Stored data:
---------------

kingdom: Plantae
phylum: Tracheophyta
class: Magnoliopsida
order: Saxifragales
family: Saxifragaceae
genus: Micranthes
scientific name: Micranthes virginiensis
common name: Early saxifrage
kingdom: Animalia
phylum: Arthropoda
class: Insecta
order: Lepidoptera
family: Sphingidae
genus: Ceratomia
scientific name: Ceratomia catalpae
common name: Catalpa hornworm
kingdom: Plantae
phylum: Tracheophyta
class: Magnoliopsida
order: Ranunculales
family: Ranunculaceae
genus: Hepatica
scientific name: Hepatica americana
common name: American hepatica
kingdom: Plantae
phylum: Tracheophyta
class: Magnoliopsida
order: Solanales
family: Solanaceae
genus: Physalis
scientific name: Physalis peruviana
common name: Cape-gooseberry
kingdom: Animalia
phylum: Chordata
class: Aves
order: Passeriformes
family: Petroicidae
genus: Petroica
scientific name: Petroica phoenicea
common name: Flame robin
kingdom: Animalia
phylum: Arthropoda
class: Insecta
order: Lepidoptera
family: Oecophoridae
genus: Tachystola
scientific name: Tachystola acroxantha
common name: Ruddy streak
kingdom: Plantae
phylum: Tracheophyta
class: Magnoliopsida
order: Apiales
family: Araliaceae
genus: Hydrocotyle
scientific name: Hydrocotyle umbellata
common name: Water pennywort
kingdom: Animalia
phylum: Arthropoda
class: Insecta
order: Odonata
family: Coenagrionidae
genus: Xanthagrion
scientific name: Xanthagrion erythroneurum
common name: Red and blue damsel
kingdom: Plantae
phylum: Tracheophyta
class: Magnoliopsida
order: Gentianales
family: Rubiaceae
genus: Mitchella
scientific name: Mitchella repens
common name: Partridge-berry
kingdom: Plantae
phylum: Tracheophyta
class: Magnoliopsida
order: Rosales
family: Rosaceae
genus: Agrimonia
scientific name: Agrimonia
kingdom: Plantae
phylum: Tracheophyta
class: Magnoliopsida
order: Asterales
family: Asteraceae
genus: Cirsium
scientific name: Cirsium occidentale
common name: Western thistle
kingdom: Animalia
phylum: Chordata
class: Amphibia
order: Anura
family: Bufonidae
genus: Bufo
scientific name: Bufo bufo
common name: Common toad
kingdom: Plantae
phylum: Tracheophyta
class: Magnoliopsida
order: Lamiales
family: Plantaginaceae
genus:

---------------

▸ **WHAT IS ASKED**:
Reproduce exactly the lines of the listing above, starting with the line containing "scientific name: Petroica phoenicea" and going on through the line containing "genus: Bufo".

▸ **COMPLETE OUTPUT**:
scientific name: Petroica phoenicea
common name: Flame robin
kingdom: Animalia
phylum: Arthropoda
class: Insecta
order: Lepidoptera
family: Oecophoridae
genus: Tachystola
scientific name: Tachystola acroxantha
common name: Ruddy streak
kingdom: Plantae
phylum: Tracheophyta
class: Magnoliopsida
order: Apiales
family: Araliaceae
genus: Hydrocotyle
scientific name: Hydrocotyle umbellata
common name: Water pennywort
kingdom: Animalia
phylum: Arthropoda
class: Insecta
order: Odonata
family: Coenagrionidae
genus: Xanthagrion
scientific name: Xanthagrion erythroneurum
common name: Red and blue damsel
kingdom: Plantae
phylum: Tracheophyta
class: Magnoliopsida
order: Gentianales
family: Rubiaceae
genus: Mitchella
scientific name: Mitchella repens
common name: Partridge-berry
kingdom: Plantae
phylum: Tracheophyta
class: Magnoliopsida
order: Rosales
family: Rosaceae
genus: Agrimonia
scientific name: Agrimonia
kingdom: Plantae
phylum: Tracheophyta
class: Magnoliopsida
order: Asterales
family: Asteraceae
genus: Cirsium
scientific name: Cirsium occidentale
common name: Western thistle
kingdom: Animalia
phylum: Chordata
class: Amphibia
order: Anura
family: Bufonidae
genus: Bufo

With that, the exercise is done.